Crummy Couple of Weeks

I've just recently had a crummy couple of weeks which is why I haven't been around much lately. But out of a long list of things, the one thing that's bothering me the most (as of today anyway :rolleyes:) is that an old friend of mine is getting divorced after 28 years of marriage.

This is a couple that I always looked up to as the example of the "perfect" marriage. Happy, well-adjusted, great kids, great life. That was my ideal, what I aspired to. So now, to learn that they've been unhappy for years....it's very sad for me--my dream has, poof, vanished.

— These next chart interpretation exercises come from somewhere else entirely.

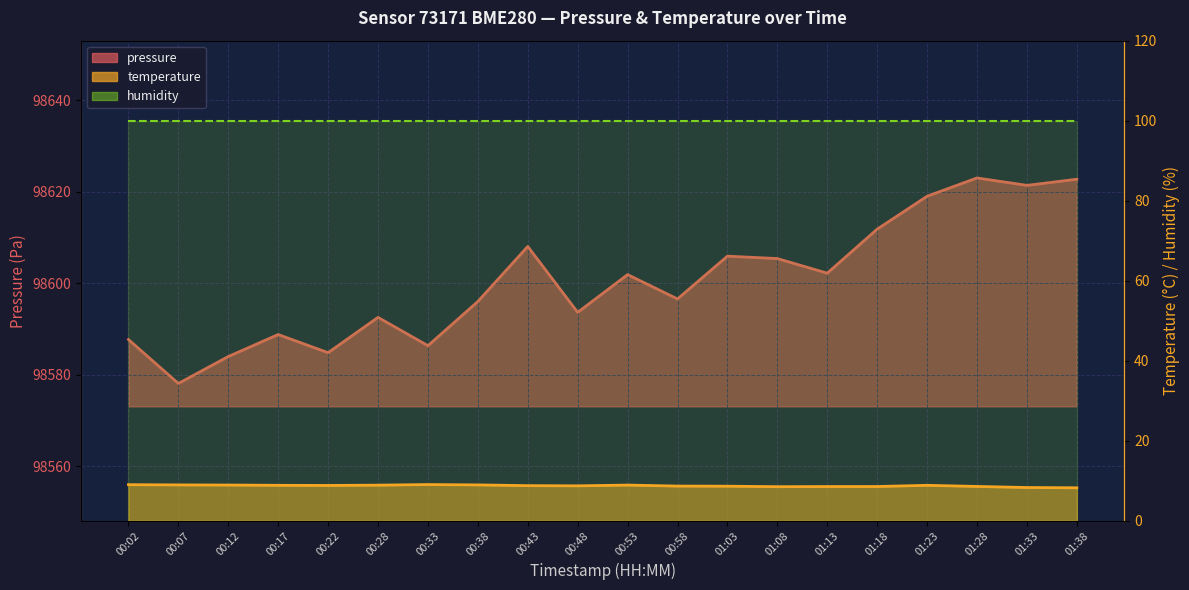

How many values in the pressure series are below 98601?

10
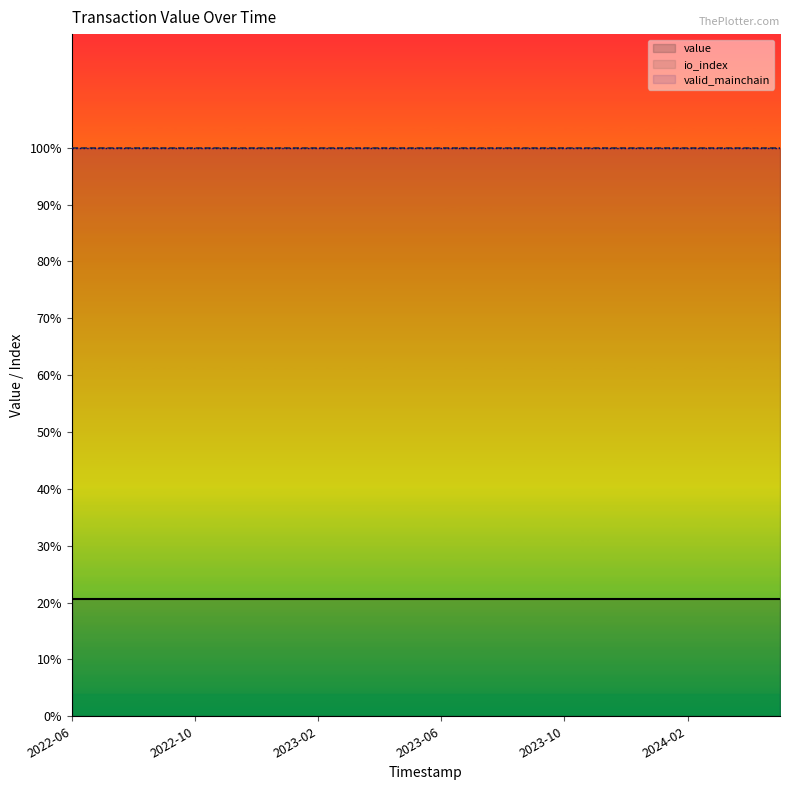

Is the value of io_index_line at 2024-02 greater than the value of value_line at 14?

Yes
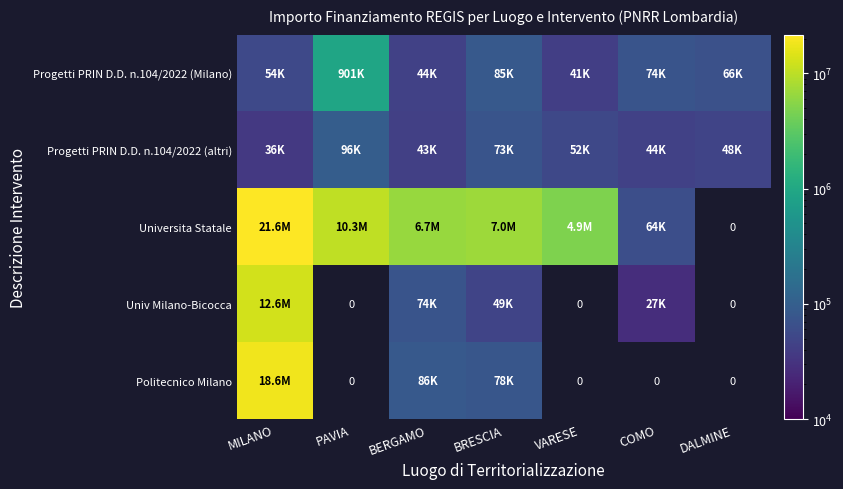

At which category is the sum across all series the highest?

MILANO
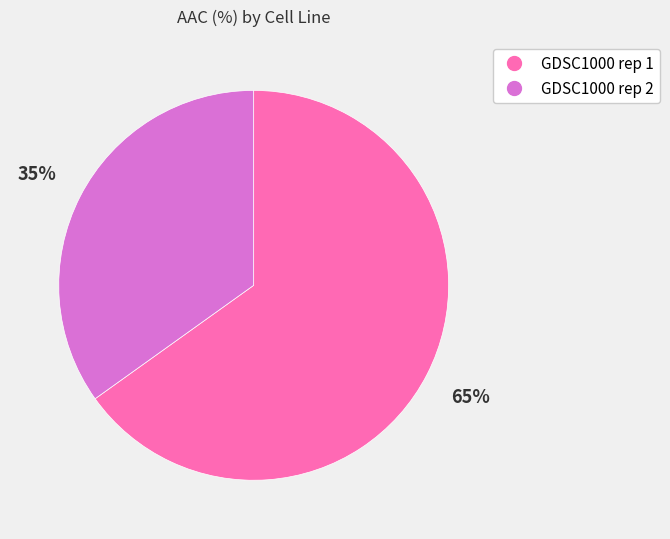

Approximately how many times larger is the value at GDSC1000 rep 1 compared to GDSC1000 rep 2?

1.9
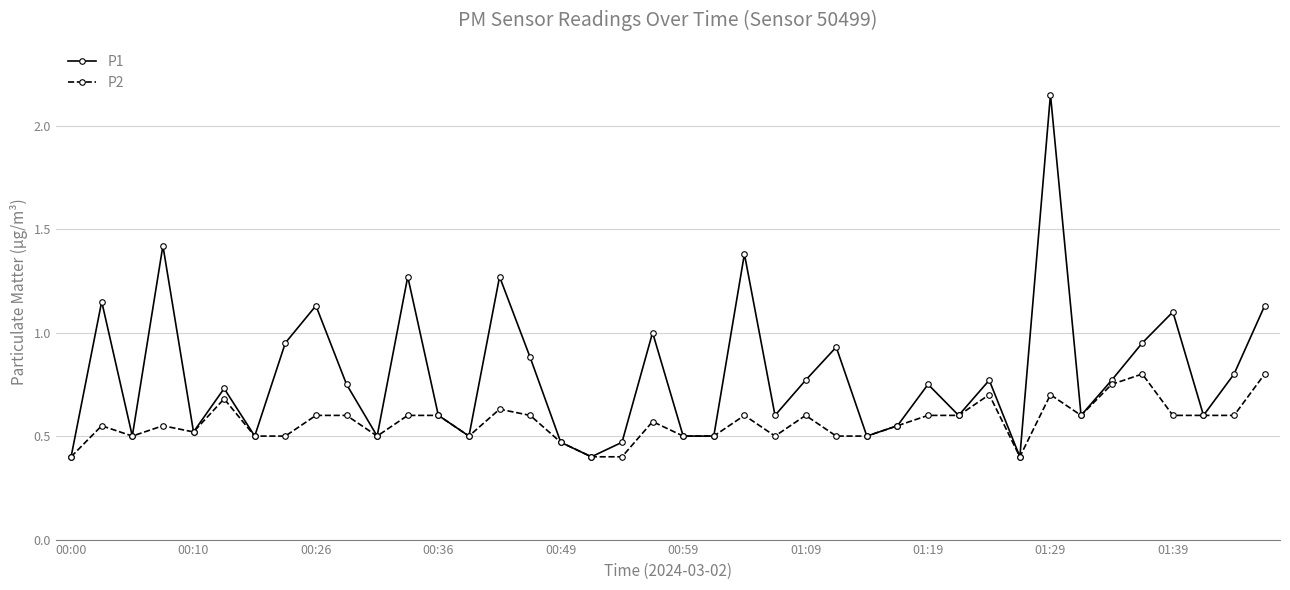

List the series in order of their overall mean, highest first.

P1, P2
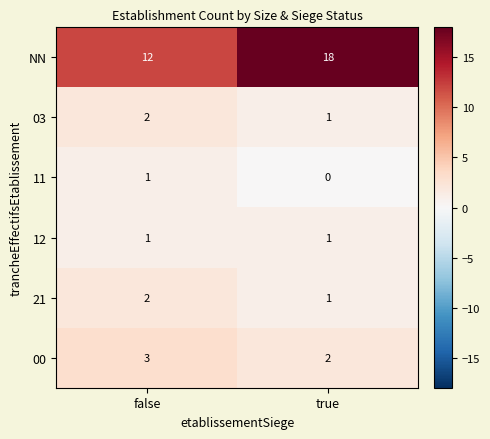

At which category is the sum across all series the highest?

true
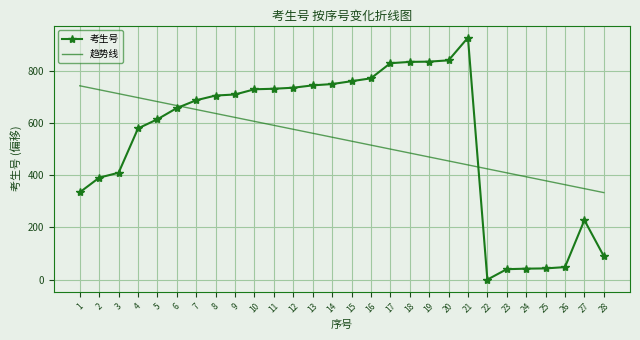

The value of 考生号 at 19 is 836.0. True or false?

True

How do you reconcile the loss, that something wasn't what you always thought it was? Do you know what I mean?
 
My parents did that...for whatever reason, 25 years seems to be a freaky number for divorce. Pattern after the good stuff and leave out the bad! We accomplish this by me always getting the last word..."Yes Dear". Keep your chin up because it's not you.
 
Cynthia, sorry to hear that, it is a sad situation. I would say keep your old friend and don't let them down at a time when help, and true friends are needed. You can't always know what people are going through in their lives, nor should we know. If they want you to know what happened they will tell you when the time is right.
 
Divorce is almost always a sad thing...when it's a couple you've thought were perfect it makes it even worst. I've gone thru the same, although they were only together for half the amount of time. Not fun at all, but maybe it's best for both of them...I'm trying to see any good in a bad time I guess. :dunno:
 
Hang in there Cynthia, and simply be present for your friend. It is very disrupting when something like this happens. Perhaps as she looks back, your friend will know she did the right thing for herself....and like Allen said - what goes on behind closed doors is often a mystery.
 
Your sadness is understandable. Even your friends may not understand why divorce happens after so many years of marriage. Your friendship will be very important for your friend--sometimes being a good listener is the most valuable gift you can imagine.
 
Sorry to hear the sad news concerning your friend Cynthia, but your dream shouldn't disappear on account of someone else's misfortune/choosings...
Sometimes reality slaps us when we least expect it! Use it to reinforce your determination of reaching that preconceived image...nothing to stop you but you, and though I've limited knowledge of you really are, I don't see you as one to just give up hope on your dream{s}...I could go on blah blah blahing but I'll end it now and close by saying it's good to see you back here...:thumb:

OH, and if it helps to cheer you up, remember things could always be worse...for one instance, you could of been married to me :eek::rofl:
Hang in there, as my mother used to say... most stains in life usually come out in the wash :D
 
Real important don't take sides be neutral. Being judgmental won't make you feel better. I've been going through this for 3 years with a friend of mine & have been through a divorce my self & know from experience even the couple in question doesn't fully understand what all went wrong.
 
Been dealing with almost the exact same situation for the past year. The toughest thing I have had to contend with is the listening aspect and when they both try to pull you into their side of things. The best advice I have found is to let them both know that you are friends with the both of them and that will never change.